What Produces Dust Polarization in the HH 212 Protostellar Disk at 878 {\mu}m: Dust Self-Scattering or Dichroic Extinction?

TL;DR

This study presents high-resolution ALMA observations of dust polarization in the HH 212 protostellar disk, exploring whether dust self-scattering or dichroic extinction primarily causes the observed polarization patterns.

Contribution

It provides detailed polarization maps at 878 μm and discusses the potential roles of dust self-scattering and dichroic extinction in producing the polarization, indicating both mechanisms may be involved.

Findings

Polarization orientations are mainly parallel to the disk's minor axis.

Polarized intensity peaks near the central source and decreases outward.
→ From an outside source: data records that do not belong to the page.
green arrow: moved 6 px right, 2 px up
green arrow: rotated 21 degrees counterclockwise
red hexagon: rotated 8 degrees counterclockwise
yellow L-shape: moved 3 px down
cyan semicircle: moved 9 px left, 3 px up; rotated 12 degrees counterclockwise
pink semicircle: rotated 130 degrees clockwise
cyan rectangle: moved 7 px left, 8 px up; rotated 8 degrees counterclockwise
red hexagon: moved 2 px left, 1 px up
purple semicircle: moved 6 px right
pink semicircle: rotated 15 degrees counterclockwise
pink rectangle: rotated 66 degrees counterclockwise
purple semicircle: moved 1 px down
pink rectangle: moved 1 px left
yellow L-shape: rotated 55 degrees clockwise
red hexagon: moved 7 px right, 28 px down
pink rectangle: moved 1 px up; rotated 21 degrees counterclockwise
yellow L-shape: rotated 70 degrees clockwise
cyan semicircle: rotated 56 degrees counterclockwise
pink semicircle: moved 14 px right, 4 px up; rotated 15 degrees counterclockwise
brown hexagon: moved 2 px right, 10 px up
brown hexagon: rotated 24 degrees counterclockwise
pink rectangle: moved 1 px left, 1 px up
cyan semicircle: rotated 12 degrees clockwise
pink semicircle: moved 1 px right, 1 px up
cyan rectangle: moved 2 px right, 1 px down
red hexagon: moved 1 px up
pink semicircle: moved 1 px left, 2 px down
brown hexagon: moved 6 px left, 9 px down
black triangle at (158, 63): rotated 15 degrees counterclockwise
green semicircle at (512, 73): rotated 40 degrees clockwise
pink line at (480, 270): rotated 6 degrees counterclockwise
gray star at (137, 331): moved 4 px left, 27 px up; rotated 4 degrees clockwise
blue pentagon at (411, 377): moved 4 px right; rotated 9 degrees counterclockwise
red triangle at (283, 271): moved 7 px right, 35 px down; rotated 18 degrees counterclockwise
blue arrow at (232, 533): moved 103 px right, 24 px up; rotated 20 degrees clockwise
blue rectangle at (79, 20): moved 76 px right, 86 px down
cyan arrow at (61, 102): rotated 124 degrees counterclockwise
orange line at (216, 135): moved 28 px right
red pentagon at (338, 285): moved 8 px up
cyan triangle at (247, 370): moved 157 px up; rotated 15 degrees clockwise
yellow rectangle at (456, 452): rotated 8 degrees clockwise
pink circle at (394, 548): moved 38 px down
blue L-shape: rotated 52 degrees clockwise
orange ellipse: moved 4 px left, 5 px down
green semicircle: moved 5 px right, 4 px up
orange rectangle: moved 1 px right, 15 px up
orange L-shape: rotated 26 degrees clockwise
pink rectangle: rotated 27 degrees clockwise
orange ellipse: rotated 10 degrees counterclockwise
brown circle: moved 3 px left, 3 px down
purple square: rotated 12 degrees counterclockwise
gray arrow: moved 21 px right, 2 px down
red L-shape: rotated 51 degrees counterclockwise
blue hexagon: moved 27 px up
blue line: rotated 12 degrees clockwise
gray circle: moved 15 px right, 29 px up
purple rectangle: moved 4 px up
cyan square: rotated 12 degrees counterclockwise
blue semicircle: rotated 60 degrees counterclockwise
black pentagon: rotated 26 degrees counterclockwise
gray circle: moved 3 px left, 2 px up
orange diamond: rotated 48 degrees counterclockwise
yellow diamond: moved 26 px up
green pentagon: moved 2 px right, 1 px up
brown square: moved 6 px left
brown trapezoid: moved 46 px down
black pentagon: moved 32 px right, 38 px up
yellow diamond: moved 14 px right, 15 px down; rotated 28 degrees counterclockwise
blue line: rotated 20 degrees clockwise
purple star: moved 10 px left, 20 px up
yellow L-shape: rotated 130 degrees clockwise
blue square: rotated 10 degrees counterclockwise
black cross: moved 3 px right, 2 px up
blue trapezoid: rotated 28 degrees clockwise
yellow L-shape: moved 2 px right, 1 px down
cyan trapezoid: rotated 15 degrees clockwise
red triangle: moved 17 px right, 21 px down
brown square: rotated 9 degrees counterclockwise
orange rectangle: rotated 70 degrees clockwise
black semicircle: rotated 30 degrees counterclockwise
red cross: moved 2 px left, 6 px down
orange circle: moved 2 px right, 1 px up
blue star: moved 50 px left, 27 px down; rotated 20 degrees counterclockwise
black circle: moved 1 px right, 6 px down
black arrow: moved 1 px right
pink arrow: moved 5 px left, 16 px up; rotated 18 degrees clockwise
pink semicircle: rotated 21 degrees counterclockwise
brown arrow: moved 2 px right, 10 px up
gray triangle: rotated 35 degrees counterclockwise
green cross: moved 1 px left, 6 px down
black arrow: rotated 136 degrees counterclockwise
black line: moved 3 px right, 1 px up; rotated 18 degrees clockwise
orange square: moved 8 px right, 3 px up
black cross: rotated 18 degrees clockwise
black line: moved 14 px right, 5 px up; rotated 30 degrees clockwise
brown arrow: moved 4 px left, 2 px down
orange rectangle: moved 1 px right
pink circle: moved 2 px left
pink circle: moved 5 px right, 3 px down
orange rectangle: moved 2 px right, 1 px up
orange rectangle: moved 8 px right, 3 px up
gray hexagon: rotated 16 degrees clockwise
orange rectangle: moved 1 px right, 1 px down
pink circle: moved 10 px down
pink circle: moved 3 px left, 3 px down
Both dust self-scattering and dichroic extinction likely contribute to the observed polarization.

Abstract

We report new dust polarization results of a nearly edge-on disk in the HH 212 protostellar system, obtained with ALMA at ~ 0.035" (14 au) resolution in continuum at lambda ~ 878 um. Dust polarization is detected within ~ 44 au of the central source, where a rotationally supported disk has formed. The polarized emission forms V-shaped structures opening to the east and probably west arising from the disk surfaces and arm structures further away in the east and west that could be due to potential spiral arms excited in the outer disk. The polarization orientations are mainly parallel to the minor axis of the disk, with some in the western part tilting slightly away from the minor axis to form a concave shape with respect to the center. This tilt of polarization orientations is expected from dust self-scattering, e.g., by 50-75 um grains in a young disk. The polarized intensity and polarization degree both peak near the central source with a small dip at the central source and decrease towards the edges. These decreases of polarized intensity and polarization degree are expected from dichroic extinction by grains aligned by poloidal fields, but may also be consistent with dust self-scattering if the grain size decreases toward the edges. It is possible that both mechanisms are needed to produce the observed dust polarization, suggesting the presence of both grain growth and poloidal fields in the disk.